Revised to use Contextual Runs to predict a team's performance, rather than OPS. You can still read the original version using OPS if you wish.
This question was posed as part of a discussion on the Sons of Sam Horn website . Eric Van asked the question:
What we want to know is whether there's a correlation between standard deviation of the principal hitters, and two things: Actual Runs - Calculated Runs according to EqA, CR, RC or other formula Actual Wins - Pyth Wins IOW, do consistent lineups score more or less runs than expected?

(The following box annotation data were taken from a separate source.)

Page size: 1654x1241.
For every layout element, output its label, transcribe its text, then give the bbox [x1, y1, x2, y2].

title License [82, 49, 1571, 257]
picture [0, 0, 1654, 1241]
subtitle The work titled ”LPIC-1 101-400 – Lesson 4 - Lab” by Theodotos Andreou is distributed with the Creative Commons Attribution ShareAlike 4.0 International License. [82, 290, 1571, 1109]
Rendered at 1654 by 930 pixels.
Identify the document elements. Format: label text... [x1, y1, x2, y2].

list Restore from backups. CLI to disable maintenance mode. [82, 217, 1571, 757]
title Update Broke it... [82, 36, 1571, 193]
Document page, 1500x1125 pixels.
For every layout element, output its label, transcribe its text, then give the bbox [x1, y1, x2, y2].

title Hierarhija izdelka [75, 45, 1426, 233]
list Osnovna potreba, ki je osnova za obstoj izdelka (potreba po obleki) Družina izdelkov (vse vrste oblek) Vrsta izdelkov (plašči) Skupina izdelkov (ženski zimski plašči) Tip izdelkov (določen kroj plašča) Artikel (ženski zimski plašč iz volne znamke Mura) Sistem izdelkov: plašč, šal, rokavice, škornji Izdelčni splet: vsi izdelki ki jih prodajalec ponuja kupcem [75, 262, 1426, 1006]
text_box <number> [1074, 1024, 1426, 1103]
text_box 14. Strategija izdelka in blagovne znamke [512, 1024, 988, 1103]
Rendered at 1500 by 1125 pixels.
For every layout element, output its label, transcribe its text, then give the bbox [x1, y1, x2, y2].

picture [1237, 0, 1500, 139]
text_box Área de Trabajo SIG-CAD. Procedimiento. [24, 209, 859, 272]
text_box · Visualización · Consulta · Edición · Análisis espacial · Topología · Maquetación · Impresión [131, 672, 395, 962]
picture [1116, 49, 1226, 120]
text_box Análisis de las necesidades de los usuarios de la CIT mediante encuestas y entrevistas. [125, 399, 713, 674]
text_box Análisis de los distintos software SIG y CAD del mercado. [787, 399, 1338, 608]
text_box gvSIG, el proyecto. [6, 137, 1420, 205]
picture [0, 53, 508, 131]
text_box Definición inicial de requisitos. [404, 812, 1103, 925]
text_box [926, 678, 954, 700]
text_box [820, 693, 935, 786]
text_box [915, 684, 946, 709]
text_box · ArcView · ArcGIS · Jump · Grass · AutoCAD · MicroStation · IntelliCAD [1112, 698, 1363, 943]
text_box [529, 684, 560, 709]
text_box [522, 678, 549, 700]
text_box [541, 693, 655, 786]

Given however many runs they score, do consistent lineups win more or less games than expected?
I will attempt to address the first question: does the actual number of runs scored by a team depend significantly on whether the hitters are relatively uniform in quality, or vary greatly from batter to batter?
For the impatient among you, my conclusion is "No."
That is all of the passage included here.